Exercise description: Would you please transcribe the records below exactly, leaving out the pictures?

□ □ □ □

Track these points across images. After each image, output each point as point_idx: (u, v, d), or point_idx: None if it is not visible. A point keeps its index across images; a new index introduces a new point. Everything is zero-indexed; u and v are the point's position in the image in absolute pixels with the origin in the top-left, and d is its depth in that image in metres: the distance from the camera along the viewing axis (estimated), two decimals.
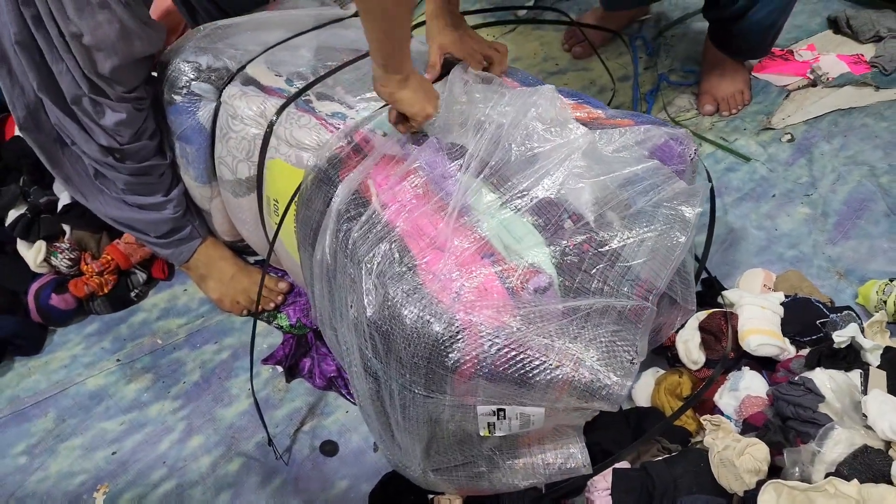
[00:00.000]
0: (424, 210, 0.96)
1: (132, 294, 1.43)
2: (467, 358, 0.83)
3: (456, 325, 0.83)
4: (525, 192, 0.96)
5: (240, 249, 1.45)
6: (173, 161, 1.30)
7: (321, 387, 1.29)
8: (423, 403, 0.88)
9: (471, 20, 1.90)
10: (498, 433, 0.92)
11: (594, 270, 0.91)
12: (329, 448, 1.22)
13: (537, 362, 0.82)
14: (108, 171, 1.26)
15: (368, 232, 0.95)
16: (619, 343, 0.85)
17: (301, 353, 1.33)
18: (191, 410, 1.29)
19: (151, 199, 1.30)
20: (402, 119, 1.05)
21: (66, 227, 1.43)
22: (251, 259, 1.47)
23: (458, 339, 0.83)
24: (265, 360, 1.32)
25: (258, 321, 1.39)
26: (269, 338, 1.37)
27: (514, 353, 0.82)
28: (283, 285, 1.40)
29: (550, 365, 0.82)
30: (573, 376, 0.82)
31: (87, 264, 1.39)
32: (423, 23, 1.23)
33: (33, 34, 1.10)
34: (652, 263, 0.93)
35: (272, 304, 1.39)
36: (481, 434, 0.93)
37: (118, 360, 1.36)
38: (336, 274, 0.99)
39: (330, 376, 1.29)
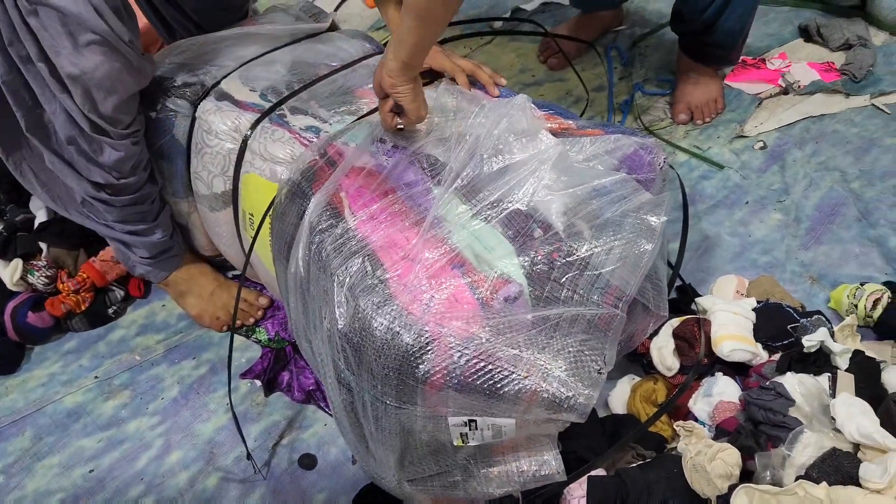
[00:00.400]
0: (398, 224, 0.97)
1: (110, 311, 1.43)
2: (437, 369, 0.83)
3: (425, 336, 0.84)
4: (496, 203, 0.97)
5: (218, 264, 1.46)
6: (161, 185, 1.30)
7: (300, 400, 1.29)
8: (394, 414, 0.89)
9: (448, 32, 1.93)
10: (471, 443, 0.93)
11: (564, 279, 0.92)
12: (307, 461, 1.22)
13: (505, 373, 0.83)
14: (99, 205, 1.24)
15: (342, 246, 0.95)
16: (587, 353, 0.86)
17: (279, 366, 1.33)
18: (169, 426, 1.29)
19: (141, 226, 1.29)
20: (397, 111, 1.06)
21: (43, 245, 1.42)
22: (230, 273, 1.47)
23: (428, 351, 0.84)
24: (243, 375, 1.33)
25: (237, 335, 1.39)
26: (248, 352, 1.37)
27: (482, 364, 0.83)
28: (263, 300, 1.41)
29: (518, 376, 0.83)
30: (540, 387, 0.83)
31: (63, 282, 1.39)
32: None
33: (23, 74, 1.07)
34: (621, 271, 0.94)
35: (252, 319, 1.39)
36: (455, 444, 0.93)
37: (96, 377, 1.36)
38: (310, 286, 1.00)
39: (308, 389, 1.30)
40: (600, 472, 1.07)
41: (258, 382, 1.32)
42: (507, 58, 1.89)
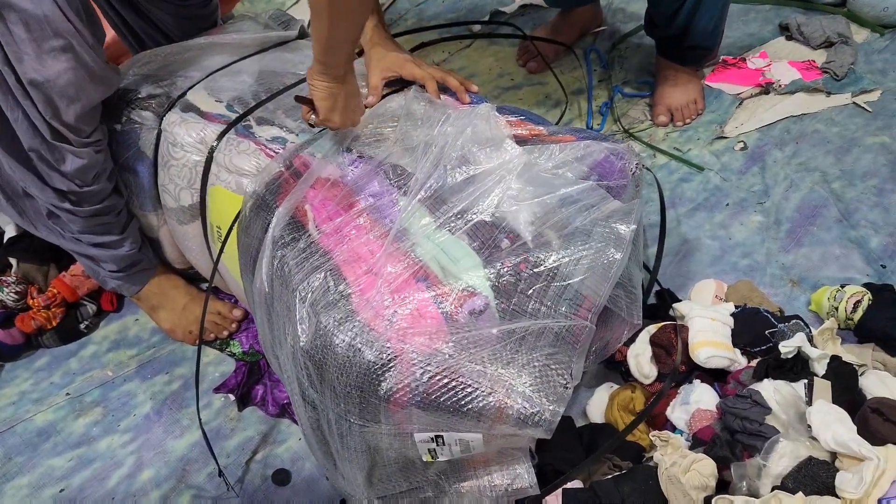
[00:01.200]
0: (363, 237, 0.95)
1: (82, 326, 1.41)
2: (399, 386, 0.82)
3: (388, 352, 0.82)
4: (461, 214, 0.95)
5: (191, 277, 1.44)
6: (129, 198, 1.28)
7: (274, 414, 1.27)
8: (359, 432, 0.87)
9: (427, 36, 1.92)
10: (441, 458, 0.91)
11: (531, 291, 0.90)
12: (281, 477, 1.20)
13: (469, 390, 0.81)
14: (64, 215, 1.22)
15: (304, 261, 0.93)
16: (553, 367, 0.84)
17: (253, 380, 1.31)
18: (141, 444, 1.26)
19: (108, 238, 1.27)
20: (308, 106, 1.07)
21: (13, 261, 1.40)
22: (204, 286, 1.45)
23: (390, 367, 0.82)
24: (217, 389, 1.30)
25: (210, 348, 1.37)
26: (222, 366, 1.35)
27: (446, 380, 0.81)
28: (237, 312, 1.38)
29: (483, 392, 0.81)
30: (505, 404, 0.81)
31: (33, 298, 1.37)
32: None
33: None
34: (590, 281, 0.93)
35: (226, 332, 1.37)
36: (424, 460, 0.92)
37: (67, 395, 1.34)
38: (274, 302, 0.98)
39: (283, 403, 1.27)
40: (577, 483, 1.06)
41: (232, 397, 1.29)
42: (485, 62, 1.87)
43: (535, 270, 0.90)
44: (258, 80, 1.23)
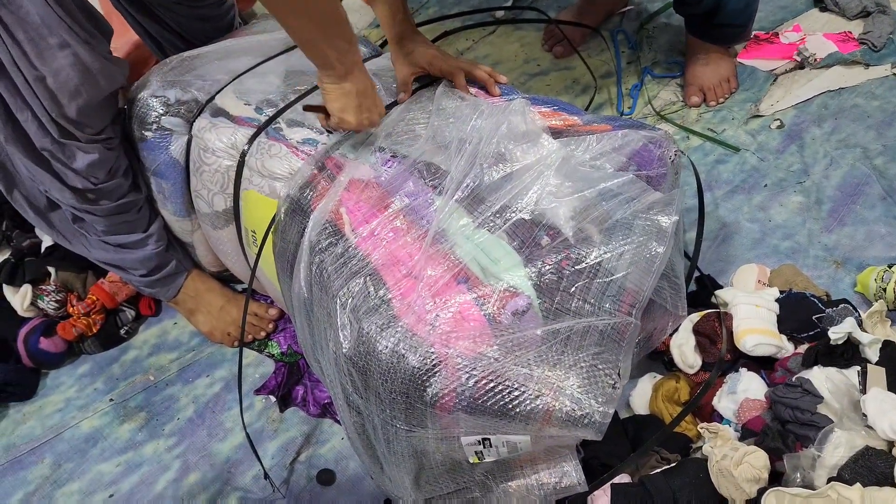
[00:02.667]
0: (401, 239, 0.94)
1: (122, 331, 1.42)
2: (445, 391, 0.81)
3: (432, 358, 0.81)
4: (500, 213, 0.94)
5: (226, 279, 1.44)
6: (149, 196, 1.28)
7: (315, 414, 1.28)
8: (406, 437, 0.87)
9: (450, 24, 1.89)
10: (487, 459, 0.90)
11: (574, 288, 0.88)
12: (326, 477, 1.21)
13: (516, 393, 0.80)
14: (86, 216, 1.24)
15: (343, 266, 0.93)
16: (600, 367, 0.82)
17: (293, 381, 1.31)
18: (186, 447, 1.27)
19: (132, 238, 1.29)
20: (319, 112, 1.06)
21: (51, 269, 1.41)
22: (239, 287, 1.46)
23: (435, 373, 0.81)
24: (257, 391, 1.31)
25: (250, 350, 1.38)
26: (262, 367, 1.36)
27: (492, 384, 0.80)
28: (273, 312, 1.39)
29: (530, 395, 0.80)
30: (553, 406, 0.80)
31: (73, 306, 1.38)
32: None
33: None
34: (633, 276, 0.91)
35: (263, 333, 1.37)
36: (471, 461, 0.91)
37: (111, 400, 1.35)
38: (314, 307, 0.97)
39: (324, 403, 1.28)
40: (624, 478, 1.04)
41: (273, 398, 1.30)
42: (511, 48, 1.84)
43: (576, 268, 0.89)
44: (285, 81, 1.22)
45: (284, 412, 1.29)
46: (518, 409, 0.80)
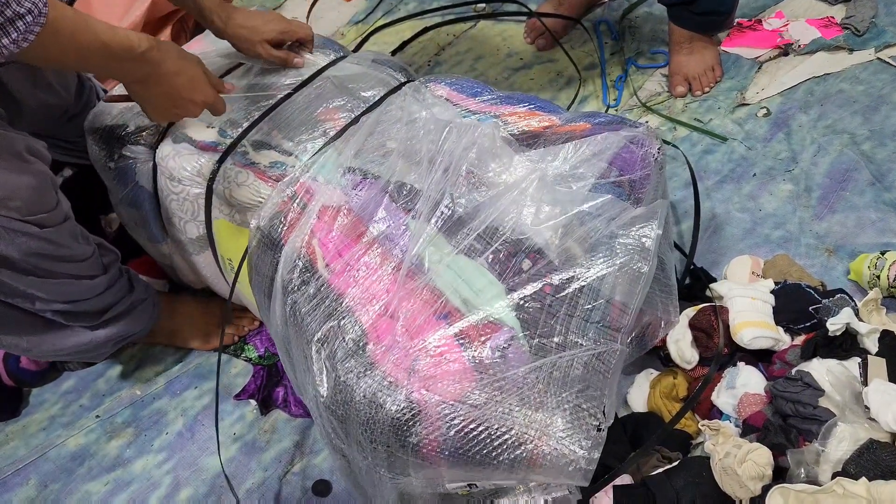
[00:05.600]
0: (375, 273, 0.91)
1: None
2: (426, 441, 0.78)
3: (412, 407, 0.78)
4: (480, 239, 0.90)
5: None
6: (136, 233, 1.23)
7: (298, 414, 1.25)
8: (391, 483, 0.84)
9: (429, 19, 1.86)
10: (477, 493, 0.88)
11: (556, 316, 0.85)
12: (321, 488, 1.18)
13: (499, 441, 0.77)
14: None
15: (316, 307, 0.89)
16: (584, 406, 0.79)
17: (273, 383, 1.29)
18: (176, 462, 1.24)
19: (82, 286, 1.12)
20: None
21: None
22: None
23: (416, 422, 0.78)
24: (237, 396, 1.28)
25: (226, 353, 1.34)
26: (249, 375, 1.32)
27: (474, 432, 0.78)
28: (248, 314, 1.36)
29: (513, 443, 0.77)
30: (537, 453, 0.77)
31: None
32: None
33: None
34: (618, 296, 0.88)
35: (237, 338, 1.35)
36: (461, 494, 0.88)
37: (97, 417, 1.32)
38: (291, 347, 0.94)
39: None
40: (625, 478, 1.03)
41: (253, 402, 1.27)
42: (492, 42, 1.82)
43: (558, 295, 0.85)
44: (247, 96, 1.16)
45: (275, 420, 1.26)
46: (502, 458, 0.78)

□ □ □ □

Exercise answer:
Track these points across images. After each image, output each point as point_idx: (u, v, d), or point_idx: None if it is not visible. A point keeps its index across images; a new index introduces a new point. Everything is zero-indexed; u and v are the point's position in the image in absolute pixels with the origin in the top-left, and d is its depth in that image in metres: the distance from the camera along the viewing axis (estimated), two decimals.
[00:00.000]
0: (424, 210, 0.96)
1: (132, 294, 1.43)
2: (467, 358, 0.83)
3: (456, 325, 0.83)
4: (525, 192, 0.96)
5: (240, 249, 1.45)
6: (173, 161, 1.30)
7: (321, 387, 1.29)
8: (423, 403, 0.88)
9: (471, 20, 1.90)
10: (498, 433, 0.92)
11: (594, 270, 0.91)
12: (329, 448, 1.22)
13: (537, 362, 0.82)
14: (108, 171, 1.26)
15: (368, 232, 0.95)
16: (619, 343, 0.85)
17: (301, 353, 1.33)
18: (191, 410, 1.29)
19: (151, 199, 1.30)
20: (402, 119, 1.05)
21: (66, 227, 1.43)
22: (251, 259, 1.47)
23: (458, 339, 0.83)
24: (265, 360, 1.32)
25: (258, 321, 1.39)
26: (269, 338, 1.37)
27: (514, 353, 0.82)
28: (283, 285, 1.40)
29: (550, 365, 0.82)
30: (573, 376, 0.82)
31: (87, 264, 1.39)
32: (423, 23, 1.23)
33: (33, 34, 1.10)
34: (652, 263, 0.93)
35: (272, 304, 1.39)
36: (481, 434, 0.93)
37: (118, 360, 1.36)
38: (336, 274, 0.99)
39: (330, 376, 1.29)
[00:00.400]
0: (398, 224, 0.97)
1: (110, 311, 1.43)
2: (437, 369, 0.83)
3: (425, 336, 0.84)
4: (496, 203, 0.97)
5: (218, 264, 1.46)
6: (161, 185, 1.30)
7: (300, 400, 1.29)
8: (394, 414, 0.89)
9: (448, 32, 1.93)
10: (471, 443, 0.93)
11: (564, 279, 0.92)
12: (307, 461, 1.22)
13: (505, 373, 0.83)
14: (99, 205, 1.24)
15: (342, 246, 0.95)
16: (587, 353, 0.86)
17: (279, 366, 1.33)
18: (169, 426, 1.29)
19: (141, 226, 1.29)
20: (397, 111, 1.06)
21: (43, 245, 1.42)
22: (230, 273, 1.47)
23: (428, 351, 0.84)
24: (243, 375, 1.33)
25: (237, 335, 1.39)
26: (248, 352, 1.37)
27: (482, 364, 0.83)
28: (263, 300, 1.41)
29: (518, 376, 0.83)
30: (540, 387, 0.83)
31: (63, 282, 1.39)
32: None
33: (23, 74, 1.07)
34: (621, 271, 0.94)
35: (252, 319, 1.39)
36: (455, 444, 0.93)
37: (96, 377, 1.36)
38: (310, 286, 1.00)
39: (308, 389, 1.30)
40: (600, 472, 1.07)
41: (258, 382, 1.32)
42: (507, 58, 1.89)
[00:01.200]
0: (363, 237, 0.95)
1: (82, 326, 1.41)
2: (399, 386, 0.82)
3: (388, 352, 0.82)
4: (461, 214, 0.95)
5: (191, 277, 1.44)
6: (129, 198, 1.28)
7: (274, 414, 1.27)
8: (359, 432, 0.87)
9: (427, 36, 1.92)
10: (441, 458, 0.91)
11: (531, 291, 0.90)
12: (281, 477, 1.20)
13: (469, 390, 0.81)
14: (64, 215, 1.22)
15: (304, 261, 0.93)
16: (553, 367, 0.84)
17: (253, 380, 1.31)
18: (141, 444, 1.26)
19: (108, 238, 1.27)
20: (308, 106, 1.07)
21: (13, 261, 1.40)
22: (204, 286, 1.45)
23: (390, 367, 0.82)
24: (217, 389, 1.30)
25: (210, 348, 1.37)
26: (222, 366, 1.35)
27: (446, 380, 0.81)
28: (237, 312, 1.38)
29: (483, 392, 0.81)
30: (505, 404, 0.81)
31: (33, 298, 1.37)
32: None
33: None
34: (590, 281, 0.93)
35: (226, 332, 1.37)
36: (424, 460, 0.92)
37: (67, 395, 1.34)
38: (274, 302, 0.98)
39: (283, 403, 1.27)
40: (577, 483, 1.06)
41: (232, 397, 1.29)
42: (485, 62, 1.87)
43: (535, 270, 0.90)
44: (258, 80, 1.23)
[00:02.667]
0: (401, 239, 0.94)
1: (122, 331, 1.42)
2: (445, 391, 0.81)
3: (432, 358, 0.81)
4: (500, 213, 0.94)
5: (226, 279, 1.44)
6: (149, 196, 1.28)
7: (315, 414, 1.28)
8: (406, 437, 0.87)
9: (450, 24, 1.89)
10: (487, 459, 0.90)
11: (574, 288, 0.88)
12: (326, 477, 1.21)
13: (516, 393, 0.80)
14: (86, 216, 1.24)
15: (343, 266, 0.93)
16: (600, 367, 0.82)
17: (293, 381, 1.31)
18: (186, 447, 1.27)
19: (132, 238, 1.29)
20: (319, 112, 1.06)
21: (51, 269, 1.41)
22: (239, 287, 1.46)
23: (435, 373, 0.81)
24: (257, 391, 1.31)
25: (250, 350, 1.38)
26: (262, 367, 1.36)
27: (492, 384, 0.80)
28: (273, 312, 1.39)
29: (530, 395, 0.80)
30: (553, 406, 0.80)
31: (73, 306, 1.38)
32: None
33: None
34: (633, 276, 0.91)
35: (263, 333, 1.37)
36: (471, 461, 0.91)
37: (111, 400, 1.35)
38: (314, 307, 0.97)
39: (324, 403, 1.28)
40: (624, 478, 1.04)
41: (273, 398, 1.30)
42: (511, 48, 1.84)
43: (576, 268, 0.89)
44: (285, 81, 1.22)
45: (284, 412, 1.29)
46: (518, 409, 0.80)
[00:05.600]
0: (375, 273, 0.91)
1: None
2: (426, 441, 0.78)
3: (412, 407, 0.78)
4: (480, 239, 0.90)
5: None
6: (136, 233, 1.23)
7: (298, 414, 1.25)
8: (391, 483, 0.84)
9: (429, 19, 1.86)
10: (477, 493, 0.88)
11: (556, 316, 0.85)
12: (321, 488, 1.18)
13: (499, 441, 0.77)
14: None
15: (316, 307, 0.89)
16: (584, 406, 0.79)
17: (273, 383, 1.29)
18: (176, 462, 1.24)
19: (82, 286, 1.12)
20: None
21: None
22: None
23: (416, 422, 0.78)
24: (237, 396, 1.28)
25: (226, 353, 1.34)
26: (249, 375, 1.32)
27: (474, 432, 0.78)
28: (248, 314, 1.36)
29: (513, 443, 0.77)
30: (537, 453, 0.77)
31: None
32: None
33: None
34: (618, 296, 0.88)
35: (237, 338, 1.35)
36: (461, 494, 0.88)
37: (97, 417, 1.32)
38: (291, 347, 0.94)
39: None
40: (625, 478, 1.03)
41: (253, 402, 1.27)
42: (492, 42, 1.82)
43: (558, 295, 0.85)
44: (247, 96, 1.16)
45: (275, 420, 1.26)
46: (502, 458, 0.78)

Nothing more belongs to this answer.